提示文
::::::::

以下のページを参考にミラーリングによって高速化されたパリティの導入を検討しています。
https://docs.microsoft.com/ja-jp/windows-server/storage/refs/mirror-accelerated-parity
それにあたり、可能であれば、ミラーリングによって高速化されたパリティをまず単一のサーバで使用したいと考えています。
作成時に利用するコマンドを見る限り、記憶域スペースダイレクトでない通常の記憶域でも作成は出来るように見えます。
一方、「IOパフォーマンス」の項目には、以下の記載があります。
> 読み取り: パリティから読み取っても、パフォーマンスに大きな悪影響はありません。
また、通常の記憶域階層では、タスクスケジューラの「Storage Tiers Optimization」から実行される deflag /G によって記憶域階層の最適化が行われるものと理解しています。
> ミラーおよびパリティが同じメディアの種類で構築されている場合、読み取りのパフォーマンスは同じになります。

::::::::

キーポイント付き人物写真

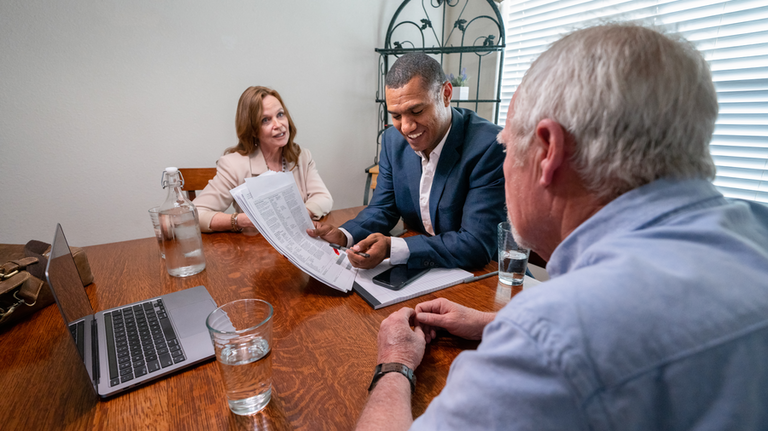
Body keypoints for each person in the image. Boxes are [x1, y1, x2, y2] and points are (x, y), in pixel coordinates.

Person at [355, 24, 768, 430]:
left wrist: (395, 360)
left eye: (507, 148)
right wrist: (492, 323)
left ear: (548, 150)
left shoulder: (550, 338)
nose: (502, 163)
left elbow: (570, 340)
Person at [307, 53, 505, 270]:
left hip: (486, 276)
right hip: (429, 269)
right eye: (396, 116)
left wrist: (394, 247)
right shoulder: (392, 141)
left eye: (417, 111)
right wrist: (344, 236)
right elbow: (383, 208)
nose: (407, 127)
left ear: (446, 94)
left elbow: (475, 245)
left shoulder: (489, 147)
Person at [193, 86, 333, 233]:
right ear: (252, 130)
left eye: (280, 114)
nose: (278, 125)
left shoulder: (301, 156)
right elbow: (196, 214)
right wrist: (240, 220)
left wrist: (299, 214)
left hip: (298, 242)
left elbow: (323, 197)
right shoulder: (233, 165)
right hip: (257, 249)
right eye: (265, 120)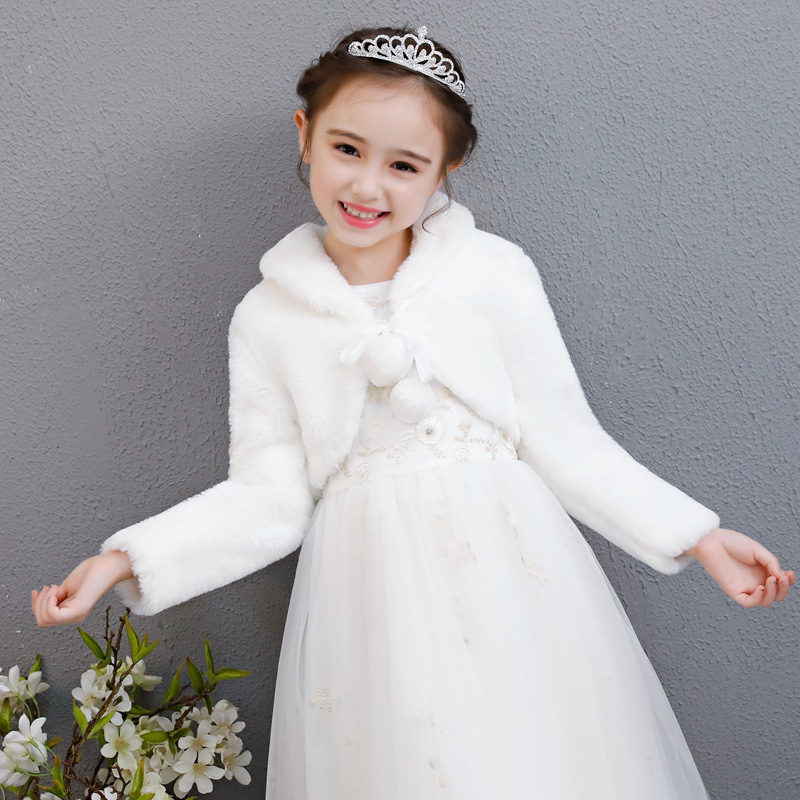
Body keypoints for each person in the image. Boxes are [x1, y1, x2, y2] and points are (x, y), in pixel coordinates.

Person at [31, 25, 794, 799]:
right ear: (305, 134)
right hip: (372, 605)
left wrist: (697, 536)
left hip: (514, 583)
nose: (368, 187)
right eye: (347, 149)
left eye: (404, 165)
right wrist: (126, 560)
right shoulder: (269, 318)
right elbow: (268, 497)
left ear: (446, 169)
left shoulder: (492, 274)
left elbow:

::::::::

問題と課題
**1.** 提示文のうち、「以下のページを参考にミラーリ」で始まり「一方、「IOパフォーマンス」の項目には、以下の記載があります。」まで続く部分を、そのまま出力せよ。
**2.** 提示文によると、通常の記憶域階層の最適化は、タスクスケジューラのどの項目から実行されるか。

順番どおりの解答
**1.**
以下のページを参考にミラーリングによって高速化されたパリティの導入を検討しています。
https://docs.microsoft.com/ja-jp/windows-server/storage/refs/mirror-accelerated-parity
それにあたり、可能であれば、ミラーリングによって高速化されたパリティをまず単一のサーバで使用したいと考えています。
作成時に利用するコマンドを見る限り、記憶域スペースダイレクトでない通常の記憶域でも作成は出来るように見えます。
一方、「IOパフォーマンス」の項目には、以下の記載があります。

**2.** 「Storage Tiers Optimization」から実行される。